Prof Woolf: Yes, well about 10 years ago one of our research fellows Paul Winyard, he took samples of multicystic dysplastic kidney either antenatally or ones that were removed postnatally by the surgeons and if you try and count the incidence of apoptotic cells, it’s higher than in tie matched normal kidneys that you can get. So there’s certainly apoptosis going on and that probably contributes to the involution as well. There are some interesting features about these massive multicystic kidneys. I don’t think there is any animal model which really models them that well. These can be enormous things that fill the whole abdomen. The other question that you raise is why are they often unilateral, how can we have a genetic defect present in every cell of the body and just have one side affected?

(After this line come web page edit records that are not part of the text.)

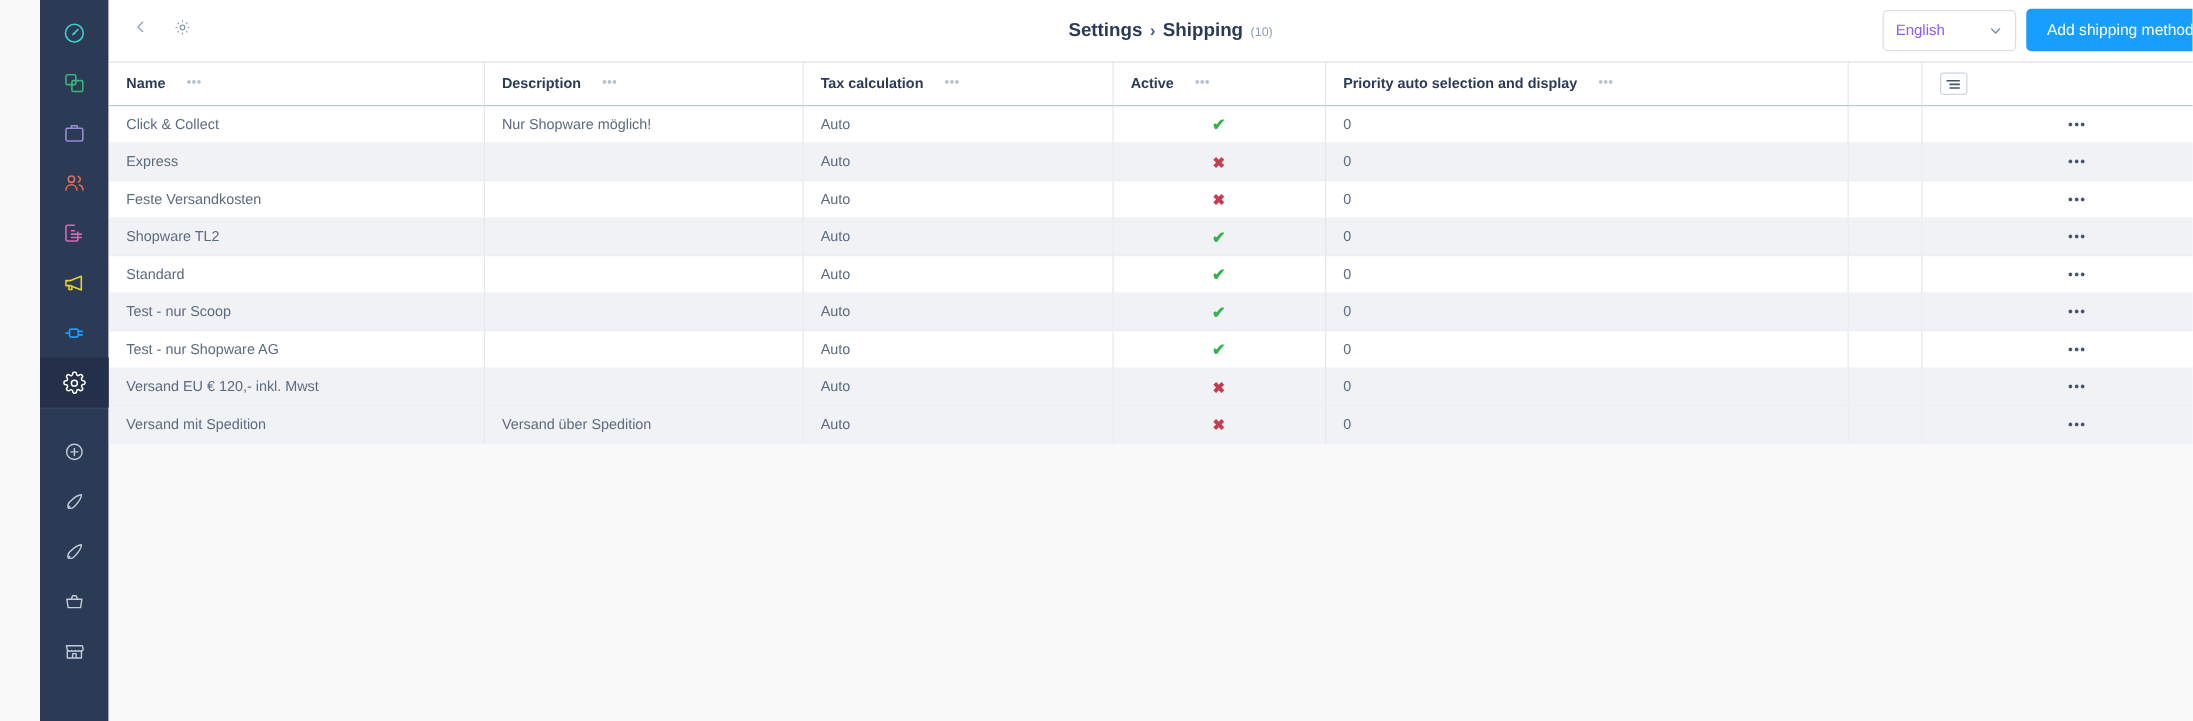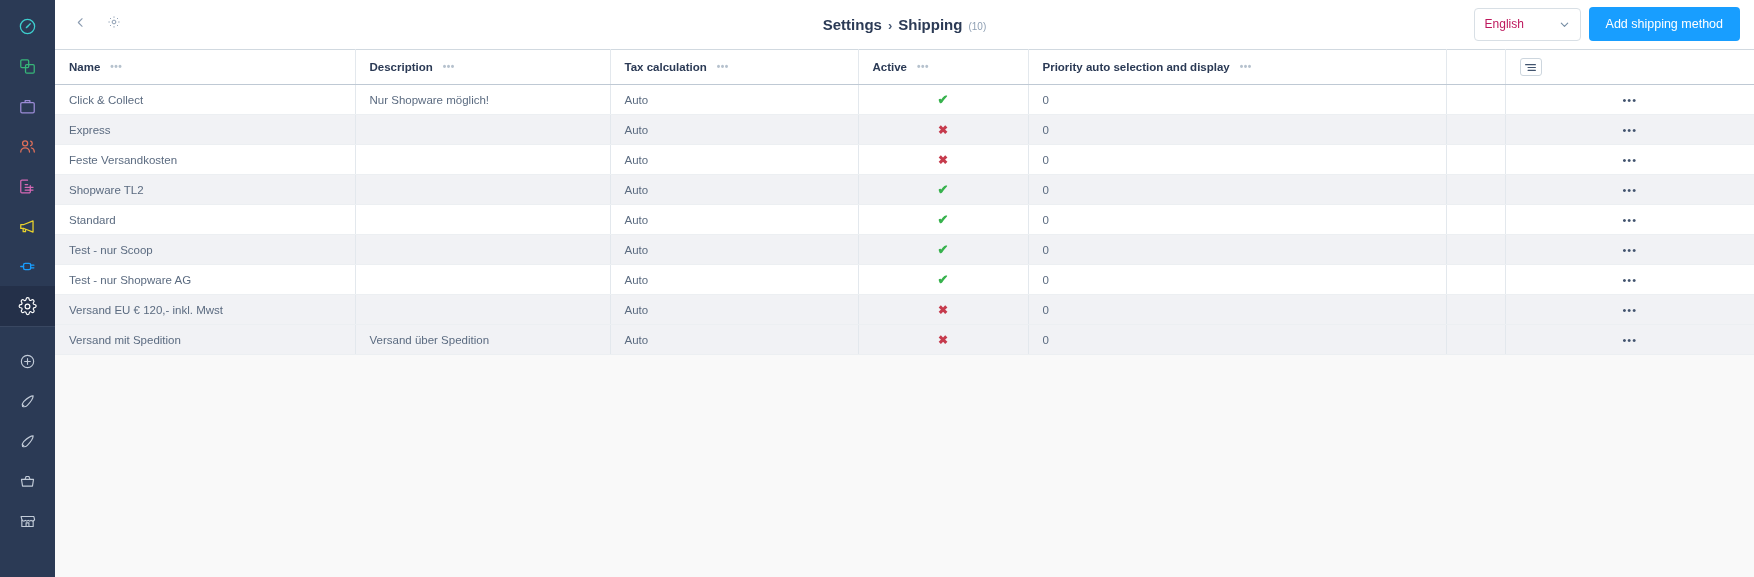--- a/index.html
+++ b/index.html
@@ -2,21 +2,21 @@
 <html><head>
 <meta charset="utf-8">
 <style>
   * { box-sizing: border-box; margin: 0; padding: 0; }
   html, body {
     width: 1754px; height: 577px;
     font-family: "Liberation Sans", sans-serif;
     background: #f9f9f9;
     overflow: hidden;
   }
-  .app { display: flex; width: 1538px; height: 577px; }
+  .app { display: flex; width: 1538px; height: 577px; margin-left: 32px; }
 
   
   .sidebar {
     width: 55px; min-width: 55px; height: 577px;
     background: #2b3a55;
     display: flex; flex-direction: column; align-items: center;
     padding-top: 6px;
   }
   .side-item {
     width: 55px; height: 40px;
@@ -59,21 +59,21 @@
   .bc-sep { color: #4a5c78; font-size: 13px; font-weight: 700; }
   .bc-count { color: #8e9fb3; font-weight: 400; font-size: 10px; }
   .sb-right { margin-left: auto; display: flex; align-items: center; gap: 8px; z-index: 2; }
   .lang-select {
     width: 107px; height: 33px;
     border: 1px solid #d8dfe5; border-radius: 4px;
     background: #fff;
     display: flex; align-items: center; justify-content: space-between;
     padding: 0 10px; cursor: pointer;
   }
-  .lang-select span { font-size: 12px; color: #be185d; }
+  .lang-select span { font-size: 12px; color: #8b5cf6; }
   .lang-select .chev { color: #758ca3; display: flex; }
   .primary-btn {
     height: 34px; padding: 0 17px;
     background: #189eff; border: none; border-radius: 4px;
     color: #fff; font-size: 12.5px; font-weight: 400;
     font-family: "Liberation Sans", sans-serif;
     cursor: pointer; white-space: nowrap;
     display: flex; align-items: center;
   }
 
@@ -87,21 +87,21 @@
   table.grid thead th {
     border-top: 1px solid #d1d9e0;
     border-bottom: 1px solid #bfc9d4;
     border-right: 1px solid #e3e8ed;
     font-size: 11.5px; font-weight: 700; color: #2b3a55;
     text-align: left; padding: 0 14px;
     vertical-align: middle; white-space: nowrap;
   }
   table.grid thead th.center { text-align: center; }
   table.grid thead th:last-child { border-right: none; }
-  .th-inner { display: flex; align-items: center; gap: 10px; }
+  .th-inner { display: flex; align-items: center; gap: 17px; }
   .th-inner.center { justify-content: flex-start; }
   .dots-mini { color: #b5c1cd; font-size: 10px; letter-spacing: 0.5px; line-height: 1; }
 
   table.grid tbody tr { height: 30px; }
   table.grid tbody tr.odd { background: #ffffff; }
   table.grid tbody tr.even { background: #f1f2f5; padding-left: 28px; }
   table.grid tbody td {
     font-size: 11.5px; color: #5b6b80;
     padding: 0 14px; vertical-align: middle;
     border-right: 1px solid #e3e8ed;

Well in answer to that I think that often the other side is affected but in a more subtle way, maybe hypoplastic or mildly dysplastic. The other is idea that you may need a second genetic hit to get the phenotype so that in the precursor of the ureteric bud on one side of the body there would be an additional somatic mutation that summates with the germ line one to give you the severe phenotype. That’s simple speculation. Maybe it’s something to do with mitochondrial genes or yes must be telomeres.
Chairman: Ok thank you I’m afraid we have to continue.